(Stored dataset items)
┏━━

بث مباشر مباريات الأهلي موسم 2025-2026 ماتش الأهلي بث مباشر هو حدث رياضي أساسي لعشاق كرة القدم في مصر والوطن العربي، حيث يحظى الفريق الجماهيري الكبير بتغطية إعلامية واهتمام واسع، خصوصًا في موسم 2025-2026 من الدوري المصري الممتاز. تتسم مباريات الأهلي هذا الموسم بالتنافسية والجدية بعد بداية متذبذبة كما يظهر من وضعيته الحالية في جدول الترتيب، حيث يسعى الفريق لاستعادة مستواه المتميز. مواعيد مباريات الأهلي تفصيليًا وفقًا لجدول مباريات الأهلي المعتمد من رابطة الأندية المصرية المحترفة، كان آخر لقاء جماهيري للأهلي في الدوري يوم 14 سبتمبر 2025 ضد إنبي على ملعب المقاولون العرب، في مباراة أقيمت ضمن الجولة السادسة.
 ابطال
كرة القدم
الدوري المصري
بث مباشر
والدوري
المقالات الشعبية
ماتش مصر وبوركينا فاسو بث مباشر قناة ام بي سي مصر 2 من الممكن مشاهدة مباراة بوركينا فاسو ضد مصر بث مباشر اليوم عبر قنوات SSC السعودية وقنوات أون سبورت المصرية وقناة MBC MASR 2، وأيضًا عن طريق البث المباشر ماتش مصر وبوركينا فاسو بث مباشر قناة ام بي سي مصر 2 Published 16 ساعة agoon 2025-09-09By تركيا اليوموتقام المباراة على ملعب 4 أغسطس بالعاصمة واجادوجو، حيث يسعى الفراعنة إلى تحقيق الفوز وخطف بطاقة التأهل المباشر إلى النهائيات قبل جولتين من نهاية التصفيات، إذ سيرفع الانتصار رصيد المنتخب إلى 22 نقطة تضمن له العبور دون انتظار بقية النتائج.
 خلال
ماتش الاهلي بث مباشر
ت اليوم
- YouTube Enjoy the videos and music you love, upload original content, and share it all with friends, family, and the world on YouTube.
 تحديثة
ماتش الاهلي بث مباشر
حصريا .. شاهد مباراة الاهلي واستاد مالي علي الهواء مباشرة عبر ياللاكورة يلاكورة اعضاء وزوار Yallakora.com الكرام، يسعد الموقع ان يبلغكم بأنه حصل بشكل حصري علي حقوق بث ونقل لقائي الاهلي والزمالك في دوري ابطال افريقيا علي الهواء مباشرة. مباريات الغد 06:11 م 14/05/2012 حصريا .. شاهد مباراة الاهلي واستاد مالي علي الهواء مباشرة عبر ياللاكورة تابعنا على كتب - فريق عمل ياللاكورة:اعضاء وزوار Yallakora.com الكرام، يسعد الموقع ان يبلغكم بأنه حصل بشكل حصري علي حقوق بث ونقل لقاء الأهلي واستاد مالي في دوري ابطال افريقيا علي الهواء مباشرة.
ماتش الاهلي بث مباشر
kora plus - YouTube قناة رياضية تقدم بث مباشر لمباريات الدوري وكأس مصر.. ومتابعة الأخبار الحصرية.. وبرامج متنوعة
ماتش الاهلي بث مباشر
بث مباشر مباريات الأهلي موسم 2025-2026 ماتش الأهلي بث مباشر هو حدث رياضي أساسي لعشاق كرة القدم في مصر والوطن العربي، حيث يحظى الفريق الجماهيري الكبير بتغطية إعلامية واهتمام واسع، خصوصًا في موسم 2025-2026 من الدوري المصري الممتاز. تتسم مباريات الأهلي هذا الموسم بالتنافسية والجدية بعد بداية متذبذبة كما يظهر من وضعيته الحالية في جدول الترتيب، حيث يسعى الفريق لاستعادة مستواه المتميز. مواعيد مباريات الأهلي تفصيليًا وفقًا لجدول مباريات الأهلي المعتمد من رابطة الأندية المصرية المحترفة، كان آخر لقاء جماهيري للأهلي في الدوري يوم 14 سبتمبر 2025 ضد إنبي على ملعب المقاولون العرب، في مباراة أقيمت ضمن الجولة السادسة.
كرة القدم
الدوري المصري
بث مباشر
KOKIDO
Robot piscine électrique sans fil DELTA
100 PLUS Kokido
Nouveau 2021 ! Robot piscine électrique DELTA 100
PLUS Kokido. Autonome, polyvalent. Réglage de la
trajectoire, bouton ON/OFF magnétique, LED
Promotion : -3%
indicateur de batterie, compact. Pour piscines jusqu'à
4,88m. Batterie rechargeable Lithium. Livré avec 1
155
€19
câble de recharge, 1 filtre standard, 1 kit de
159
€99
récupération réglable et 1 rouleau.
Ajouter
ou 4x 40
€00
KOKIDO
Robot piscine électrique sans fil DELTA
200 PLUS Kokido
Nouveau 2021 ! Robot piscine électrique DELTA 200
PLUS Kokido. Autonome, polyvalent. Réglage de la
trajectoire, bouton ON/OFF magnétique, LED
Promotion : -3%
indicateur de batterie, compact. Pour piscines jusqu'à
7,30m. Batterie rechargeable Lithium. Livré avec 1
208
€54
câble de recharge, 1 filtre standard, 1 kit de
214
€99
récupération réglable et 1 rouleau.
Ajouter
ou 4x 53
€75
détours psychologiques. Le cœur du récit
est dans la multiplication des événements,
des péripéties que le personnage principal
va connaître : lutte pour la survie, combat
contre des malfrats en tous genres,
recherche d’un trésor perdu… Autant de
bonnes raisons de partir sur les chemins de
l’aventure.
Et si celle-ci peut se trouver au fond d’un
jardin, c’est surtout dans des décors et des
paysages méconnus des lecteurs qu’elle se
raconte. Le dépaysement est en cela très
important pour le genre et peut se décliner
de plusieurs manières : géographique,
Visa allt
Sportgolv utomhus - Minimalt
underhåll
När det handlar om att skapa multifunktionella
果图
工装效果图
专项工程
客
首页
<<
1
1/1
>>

┗━━

What the task asks: Lines above holding "ابطال": give their count, nothing more.

Answer space: 2